▸ Your task
Render the lines below as a numbered list, skipping any blank lines and leaving out the pictures.

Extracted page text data
§

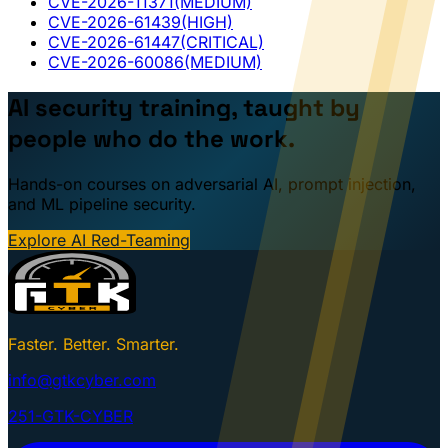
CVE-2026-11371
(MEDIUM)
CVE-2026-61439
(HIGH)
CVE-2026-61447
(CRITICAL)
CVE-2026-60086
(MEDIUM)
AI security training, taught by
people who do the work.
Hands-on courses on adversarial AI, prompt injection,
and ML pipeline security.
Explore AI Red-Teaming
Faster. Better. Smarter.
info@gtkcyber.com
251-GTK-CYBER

§

▸ Exercise response
1. CVE-2026-11371
2. (MEDIUM)
3. CVE-2026-61439
4. (HIGH)
5. CVE-2026-61447
6. (CRITICAL)
7. CVE-2026-60086
8. (MEDIUM)
9. AI security training, taught by
10. people who do the work.
11. Hands-on courses on adversarial AI, prompt injection,
12. and ML pipeline security.
13. Explore AI Red-Teaming
14. Faster. Better. Smarter.
15. info@gtkcyber.com
16. 251-GTK-CYBER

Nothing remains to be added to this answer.